▶ Task brief
Rename "Document page" to "Rendered page" everywhere it occurs in the entries below, and reproduce all other text unchanged.

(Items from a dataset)
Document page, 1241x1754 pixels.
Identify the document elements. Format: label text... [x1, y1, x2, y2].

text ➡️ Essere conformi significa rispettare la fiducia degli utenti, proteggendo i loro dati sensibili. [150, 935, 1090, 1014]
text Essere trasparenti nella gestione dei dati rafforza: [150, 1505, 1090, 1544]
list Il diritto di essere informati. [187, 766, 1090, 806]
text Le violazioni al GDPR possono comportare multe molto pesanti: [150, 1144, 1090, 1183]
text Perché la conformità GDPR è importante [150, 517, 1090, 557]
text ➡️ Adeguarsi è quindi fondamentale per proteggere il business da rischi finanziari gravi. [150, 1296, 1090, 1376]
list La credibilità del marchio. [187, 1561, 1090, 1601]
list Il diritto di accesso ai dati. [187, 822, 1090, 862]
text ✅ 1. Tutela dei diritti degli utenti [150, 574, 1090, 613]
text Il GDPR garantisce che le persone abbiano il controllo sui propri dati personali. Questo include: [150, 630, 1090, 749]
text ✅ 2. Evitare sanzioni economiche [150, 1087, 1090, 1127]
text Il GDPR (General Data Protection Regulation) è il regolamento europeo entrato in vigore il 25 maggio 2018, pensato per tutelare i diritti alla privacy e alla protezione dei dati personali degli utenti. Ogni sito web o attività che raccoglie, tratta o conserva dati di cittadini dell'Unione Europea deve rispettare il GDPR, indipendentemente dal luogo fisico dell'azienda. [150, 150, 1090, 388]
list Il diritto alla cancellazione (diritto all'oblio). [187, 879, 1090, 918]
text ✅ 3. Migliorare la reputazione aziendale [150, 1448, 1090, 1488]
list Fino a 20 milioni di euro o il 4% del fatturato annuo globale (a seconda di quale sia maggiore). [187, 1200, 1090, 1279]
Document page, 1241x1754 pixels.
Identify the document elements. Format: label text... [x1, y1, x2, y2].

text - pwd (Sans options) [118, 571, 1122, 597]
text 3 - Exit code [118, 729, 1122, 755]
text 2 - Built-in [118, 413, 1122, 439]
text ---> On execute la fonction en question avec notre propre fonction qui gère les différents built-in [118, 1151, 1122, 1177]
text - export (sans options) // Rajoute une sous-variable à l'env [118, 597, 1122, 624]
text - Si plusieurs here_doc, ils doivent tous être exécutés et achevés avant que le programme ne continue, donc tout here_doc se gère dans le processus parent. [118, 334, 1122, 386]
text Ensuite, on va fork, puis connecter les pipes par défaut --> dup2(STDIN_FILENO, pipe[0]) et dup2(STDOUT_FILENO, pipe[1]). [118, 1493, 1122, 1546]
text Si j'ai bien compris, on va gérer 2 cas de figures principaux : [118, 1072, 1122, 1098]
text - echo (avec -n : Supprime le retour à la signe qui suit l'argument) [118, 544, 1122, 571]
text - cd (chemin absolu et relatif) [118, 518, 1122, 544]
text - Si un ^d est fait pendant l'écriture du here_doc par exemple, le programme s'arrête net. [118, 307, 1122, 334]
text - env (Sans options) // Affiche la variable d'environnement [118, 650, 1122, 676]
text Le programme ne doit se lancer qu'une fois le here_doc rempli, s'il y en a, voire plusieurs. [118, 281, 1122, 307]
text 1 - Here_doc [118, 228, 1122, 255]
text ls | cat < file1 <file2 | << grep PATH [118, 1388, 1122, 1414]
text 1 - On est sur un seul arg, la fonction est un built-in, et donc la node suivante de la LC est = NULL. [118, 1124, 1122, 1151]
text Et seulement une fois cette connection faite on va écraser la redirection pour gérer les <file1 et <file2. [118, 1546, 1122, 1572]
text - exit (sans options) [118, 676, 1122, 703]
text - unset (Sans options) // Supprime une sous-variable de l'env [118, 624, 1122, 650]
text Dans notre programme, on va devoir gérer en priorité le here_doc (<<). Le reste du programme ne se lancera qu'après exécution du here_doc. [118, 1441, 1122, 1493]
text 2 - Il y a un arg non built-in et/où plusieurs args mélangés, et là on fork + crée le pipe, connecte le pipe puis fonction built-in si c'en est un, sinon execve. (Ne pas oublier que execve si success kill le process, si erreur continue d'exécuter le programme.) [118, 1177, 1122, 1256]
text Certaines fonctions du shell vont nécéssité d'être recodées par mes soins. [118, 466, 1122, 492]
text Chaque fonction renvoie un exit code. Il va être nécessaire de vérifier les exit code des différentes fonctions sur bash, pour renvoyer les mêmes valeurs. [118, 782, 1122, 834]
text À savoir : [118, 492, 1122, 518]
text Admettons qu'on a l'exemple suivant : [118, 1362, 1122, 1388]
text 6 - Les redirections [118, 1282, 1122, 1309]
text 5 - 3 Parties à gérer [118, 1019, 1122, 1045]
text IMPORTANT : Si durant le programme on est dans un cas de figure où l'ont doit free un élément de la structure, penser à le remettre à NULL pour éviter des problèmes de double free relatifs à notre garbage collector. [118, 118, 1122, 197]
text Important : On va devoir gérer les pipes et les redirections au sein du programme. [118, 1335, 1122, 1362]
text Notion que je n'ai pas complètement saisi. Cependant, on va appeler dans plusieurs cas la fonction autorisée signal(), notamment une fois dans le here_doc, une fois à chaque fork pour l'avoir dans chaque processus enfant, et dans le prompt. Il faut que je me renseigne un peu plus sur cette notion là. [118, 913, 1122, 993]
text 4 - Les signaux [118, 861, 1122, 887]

▶ Solution to the exercise
Rendered page, 1241x1754 pixels.
Identify the document elements. Format: label text... [x1, y1, x2, y2].

text ➡️ Essere conformi significa rispettare la fiducia degli utenti, proteggendo i loro dati sensibili. [150, 935, 1090, 1014]
text Essere trasparenti nella gestione dei dati rafforza: [150, 1505, 1090, 1544]
list Il diritto di essere informati. [187, 766, 1090, 806]
text Le violazioni al GDPR possono comportare multe molto pesanti: [150, 1144, 1090, 1183]
text Perché la conformità GDPR è importante [150, 517, 1090, 557]
text ➡️ Adeguarsi è quindi fondamentale per proteggere il business da rischi finanziari gravi. [150, 1296, 1090, 1376]
list La credibilità del marchio. [187, 1561, 1090, 1601]
list Il diritto di accesso ai dati. [187, 822, 1090, 862]
text ✅ 1. Tutela dei diritti degli utenti [150, 574, 1090, 613]
text Il GDPR garantisce che le persone abbiano il controllo sui propri dati personali. Questo include: [150, 630, 1090, 749]
text ✅ 2. Evitare sanzioni economiche [150, 1087, 1090, 1127]
text Il GDPR (General Data Protection Regulation) è il regolamento europeo entrato in vigore il 25 maggio 2018, pensato per tutelare i diritti alla privacy e alla protezione dei dati personali degli utenti. Ogni sito web o attività che raccoglie, tratta o conserva dati di cittadini dell'Unione Europea deve rispettare il GDPR, indipendentemente dal luogo fisico dell'azienda. [150, 150, 1090, 388]
list Il diritto alla cancellazione (diritto all'oblio). [187, 879, 1090, 918]
text ✅ 3. Migliorare la reputazione aziendale [150, 1448, 1090, 1488]
list Fino a 20 milioni di euro o il 4% del fatturato annuo globale (a seconda di quale sia maggiore). [187, 1200, 1090, 1279]
Rendered page, 1241x1754 pixels.
Identify the document elements. Format: label text... [x1, y1, x2, y2].

text - pwd (Sans options) [118, 571, 1122, 597]
text 3 - Exit code [118, 729, 1122, 755]
text 2 - Built-in [118, 413, 1122, 439]
text ---> On execute la fonction en question avec notre propre fonction qui gère les différents built-in [118, 1151, 1122, 1177]
text - export (sans options) // Rajoute une sous-variable à l'env [118, 597, 1122, 624]
text - Si plusieurs here_doc, ils doivent tous être exécutés et achevés avant que le programme ne continue, donc tout here_doc se gère dans le processus parent. [118, 334, 1122, 386]
text Ensuite, on va fork, puis connecter les pipes par défaut --> dup2(STDIN_FILENO, pipe[0]) et dup2(STDOUT_FILENO, pipe[1]). [118, 1493, 1122, 1546]
text Si j'ai bien compris, on va gérer 2 cas de figures principaux : [118, 1072, 1122, 1098]
text - echo (avec -n : Supprime le retour à la signe qui suit l'argument) [118, 544, 1122, 571]
text - cd (chemin absolu et relatif) [118, 518, 1122, 544]
text - Si un ^d est fait pendant l'écriture du here_doc par exemple, le programme s'arrête net. [118, 307, 1122, 334]
text - env (Sans options) // Affiche la variable d'environnement [118, 650, 1122, 676]
text Le programme ne doit se lancer qu'une fois le here_doc rempli, s'il y en a, voire plusieurs. [118, 281, 1122, 307]
text 1 - Here_doc [118, 228, 1122, 255]
text ls | cat < file1 <file2 | << grep PATH [118, 1388, 1122, 1414]
text 1 - On est sur un seul arg, la fonction est un built-in, et donc la node suivante de la LC est = NULL. [118, 1124, 1122, 1151]
text Et seulement une fois cette connection faite on va écraser la redirection pour gérer les <file1 et <file2. [118, 1546, 1122, 1572]
text - exit (sans options) [118, 676, 1122, 703]
text - unset (Sans options) // Supprime une sous-variable de l'env [118, 624, 1122, 650]
text Dans notre programme, on va devoir gérer en priorité le here_doc (<<). Le reste du programme ne se lancera qu'après exécution du here_doc. [118, 1441, 1122, 1493]
text 2 - Il y a un arg non built-in et/où plusieurs args mélangés, et là on fork + crée le pipe, connecte le pipe puis fonction built-in si c'en est un, sinon execve. (Ne pas oublier que execve si success kill le process, si erreur continue d'exécuter le programme.) [118, 1177, 1122, 1256]
text Certaines fonctions du shell vont nécéssité d'être recodées par mes soins. [118, 466, 1122, 492]
text Chaque fonction renvoie un exit code. Il va être nécessaire de vérifier les exit code des différentes fonctions sur bash, pour renvoyer les mêmes valeurs. [118, 782, 1122, 834]
text À savoir : [118, 492, 1122, 518]
text Admettons qu'on a l'exemple suivant : [118, 1362, 1122, 1388]
text 6 - Les redirections [118, 1282, 1122, 1309]
text 5 - 3 Parties à gérer [118, 1019, 1122, 1045]
text IMPORTANT : Si durant le programme on est dans un cas de figure où l'ont doit free un élément de la structure, penser à le remettre à NULL pour éviter des problèmes de double free relatifs à notre garbage collector. [118, 118, 1122, 197]
text Important : On va devoir gérer les pipes et les redirections au sein du programme. [118, 1335, 1122, 1362]
text Notion que je n'ai pas complètement saisi. Cependant, on va appeler dans plusieurs cas la fonction autorisée signal(), notamment une fois dans le here_doc, une fois à chaque fork pour l'avoir dans chaque processus enfant, et dans le prompt. Il faut que je me renseigne un peu plus sur cette notion là. [118, 913, 1122, 993]
text 4 - Les signaux [118, 861, 1122, 887]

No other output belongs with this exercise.